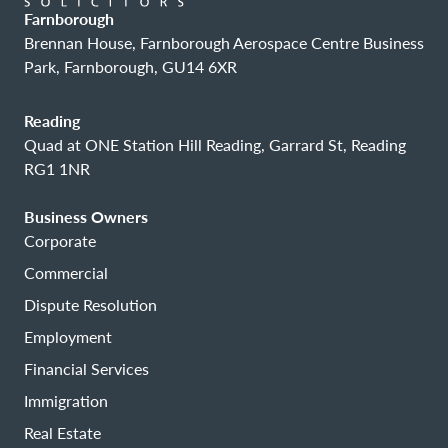
Farnborough
Brennan House, Farnborough Aerospace Centre Business
Park, Farnborough, GU14 6XR
Reading
Quad at ONE Station Hill Reading, Garrard St, Reading
RG1 1NR
Business Owners
Corporate
Commercial
Dispute Resolution
Employment
Financial Services
Immigration
Real Estate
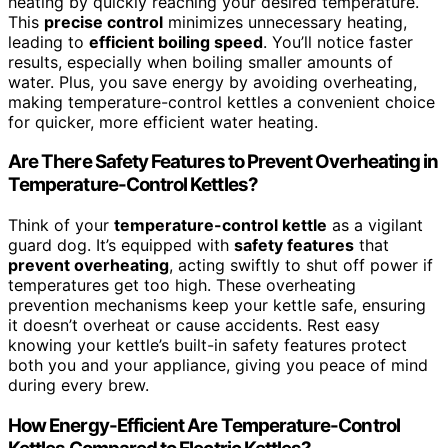
heating by quickly reaching your desired temperature.
This
precise control
minimizes unnecessary heating,
leading to
efficient boiling speed
. You’ll notice faster
results, especially when boiling smaller amounts of
water. Plus, you save energy by avoiding overheating,
making temperature-control kettles a convenient choice
for quicker, more efficient water heating.
Are There Safety Features to Prevent Overheating in
Temperature-Control Kettles?
Think of your
temperature-control kettle
as a vigilant
guard dog. It’s equipped with
safety features
that
prevent overheating
, acting swiftly to shut off power if
temperatures get too high. These overheating
prevention mechanisms keep your kettle safe, ensuring
it doesn’t overheat or cause accidents. Rest easy
knowing your kettle’s built-in safety features protect
both you and your appliance, giving you peace of mind
during every brew.
How Energy-Efficient Are Temperature-Control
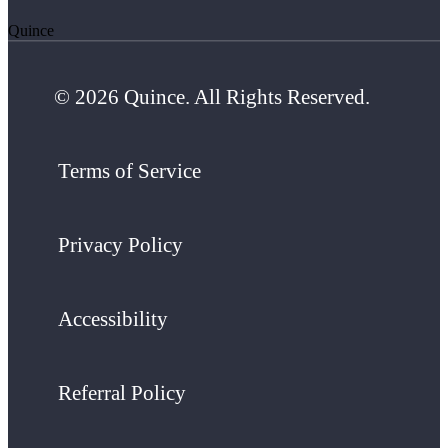
Quince
© 2026 Quince. All Rights Reserved.
Terms of Service
Privacy Policy
Accessibility
Referral Policy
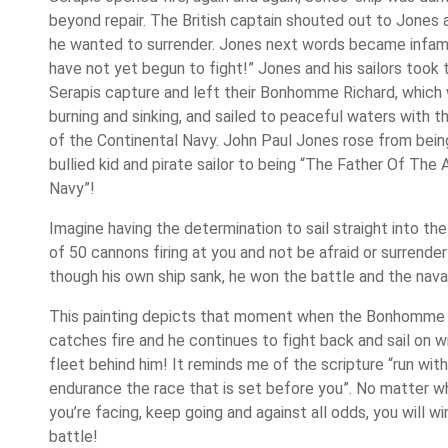
beyond repair. The British captain shouted out to Jones a
he wanted to surrender. Jones next words became infam
have not yet begun to fight!” Jones and his sailors took 
Serapis capture and left their Bonhomme Richard, which
burning and sinking, and sailed to peaceful waters with t
of the Continental Navy. John Paul Jones rose from bein
bullied kid and pirate sailor to being “The Father Of The
Navy”!
Imagine having the determination to sail straight into th
of 50 cannons firing at you and not be afraid or surrende
though his own ship sank, he won the battle and the nava
This painting depicts that moment when the Bonhomme 
catches fire and he continues to fight back and sail on wi
fleet behind him! It reminds me of the scripture “run with
endurance the race that is set before you”. No matter w
you’re facing, keep going and against all odds, you will wi
battle!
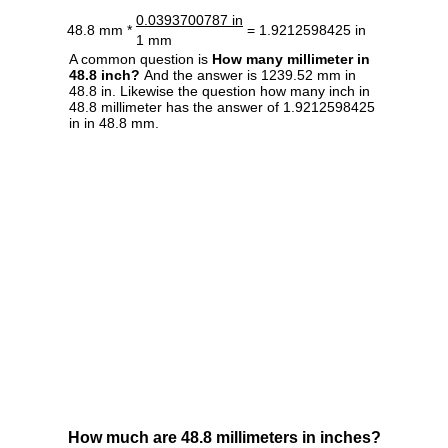
0.0393700787 in
48.8 mm *
= 1.9212598425 in
1 mm
A common question is
How many millimeter in
48.8 inch?
And the answer is 1239.52 mm in
48.8 in. Likewise the question how many inch in
48.8 millimeter has the answer of 1.9212598425
in in 48.8 mm.
How much are 48.8 millimeters in inches?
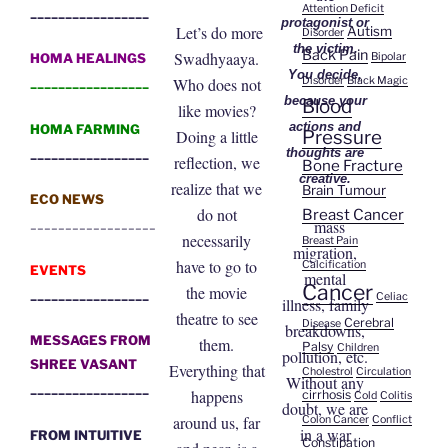
Attention Deficit
_________________
protagonist or
Let’s do more
Autism
Disorder
the victim.
Back Pain
Swadhyaaya.
Bipolar
HOMA HEALINGS
You decide,
Disorder
Black Magic
Who does not
_________________
because your
Blood
like movies?
actions and
HOMA FARMING
Pressure
Doing a little
_________________
thoughts are
reflection, we
Bone Fracture
creative.
realize that we
Brain Tumour
ECO NEWS
do not
Breast Cancer
__________________
mass
necessarily
Breast Pain
migration,
have to go to
Calcification
EVENTS
mental
Cancer
the movie
_________________
Celiac
illness, family
theatre to see
Cerebral
Disease
breakdowns,
MESSAGES FROM
them.
Palsy
Children
pollution, etc.
SHREE VASANT
Everything that
Cholestrol
Circulation
Without any
_________________
happens
cirrhosis
Cold
Colitis
doubt, we are
around us, far
Colon Cancer
Conflict
in a war
FROM INTUITIVE
Constipation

★ ★ ★ ★

What is being asked
Without the pictures, repeat the listing exactly as it reads.

Finished exercise
Farnborough
Brennan House, Farnborough Aerospace Centre Business
Park, Farnborough, GU14 6XR
Reading
Quad at ONE Station Hill Reading, Garrard St, Reading
RG1 1NR
Business Owners
Corporate
Commercial
Dispute Resolution
Employment
Financial Services
Immigration
Real Estate
heating by quickly reaching your desired temperature.
This
precise control
minimizes unnecessary heating,
leading to
efficient boiling speed
. You’ll notice faster
results, especially when boiling smaller amounts of
water. Plus, you save energy by avoiding overheating,
making temperature-control kettles a convenient choice
for quicker, more efficient water heating.
Are There Safety Features to Prevent Overheating in
Temperature-Control Kettles?
Think of your
temperature-control kettle
as a vigilant
guard dog. It’s equipped with
safety features
that
prevent overheating
, acting swiftly to shut off power if
temperatures get too high. These overheating
prevention mechanisms keep your kettle safe, ensuring
it doesn’t overheat or cause accidents. Rest easy
knowing your kettle’s built-in safety features protect
both you and your appliance, giving you peace of mind
during every brew.
How Energy-Efficient Are Temperature-Control
Quince
© 2026 Quince. All Rights Reserved.
Terms of Service
Privacy Policy
Accessibility
Referral Policy
beyond repair. The British captain shouted out to Jones a
he wanted to surrender. Jones next words became infam
have not yet begun to fight!” Jones and his sailors took 
Serapis capture and left their Bonhomme Richard, which
burning and sinking, and sailed to peaceful waters with t
of the Continental Navy. John Paul Jones rose from bein
bullied kid and pirate sailor to being “The Father Of The
Navy”!
Imagine having the determination to sail straight into th
of 50 cannons firing at you and not be afraid or surrende
though his own ship sank, he won the battle and the nava
This painting depicts that moment when the Bonhomme 
catches fire and he continues to fight back and sail on wi
fleet behind him! It reminds me of the scripture “run with
endurance the race that is set before you”. No matter w
you’re facing, keep going and against all odds, you will wi
battle!
0.0393700787 in
48.8 mm *
= 1.9212598425 in
1 mm
A common question is
How many millimeter in
48.8 inch?
And the answer is 1239.52 mm in
48.8 in. Likewise the question how many inch in
48.8 millimeter has the answer of 1.9212598425
in in 48.8 mm.
How much are 48.8 millimeters in inches?
Attention Deficit
_________________
protagonist or
Let’s do more
Autism
Disorder
the victim.
Back Pain
Swadhyaaya.
Bipolar
HOMA HEALINGS
You decide,
Disorder
Black Magic
Who does not
_________________
because your
Blood
like movies?
actions and
HOMA FARMING
Pressure
Doing a little
_________________
thoughts are
reflection, we
Bone Fracture
creative.
realize that we
Brain Tumour
ECO NEWS
do not
Breast Cancer
__________________
mass
necessarily
Breast Pain
migration,
have to go to
Calcification
EVENTS
mental
Cancer
the movie
_________________
Celiac
illness, family
theatre to see
Cerebral
Disease
breakdowns,
MESSAGES FROM
them.
Palsy
Children
pollution, etc.
SHREE VASANT
Everything that
Cholestrol
Circulation
Without any
_________________
happens
cirrhosis
Cold
Colitis
doubt, we are
around us, far
Colon Cancer
Conflict
in a war
FROM INTUITIVE
Constipation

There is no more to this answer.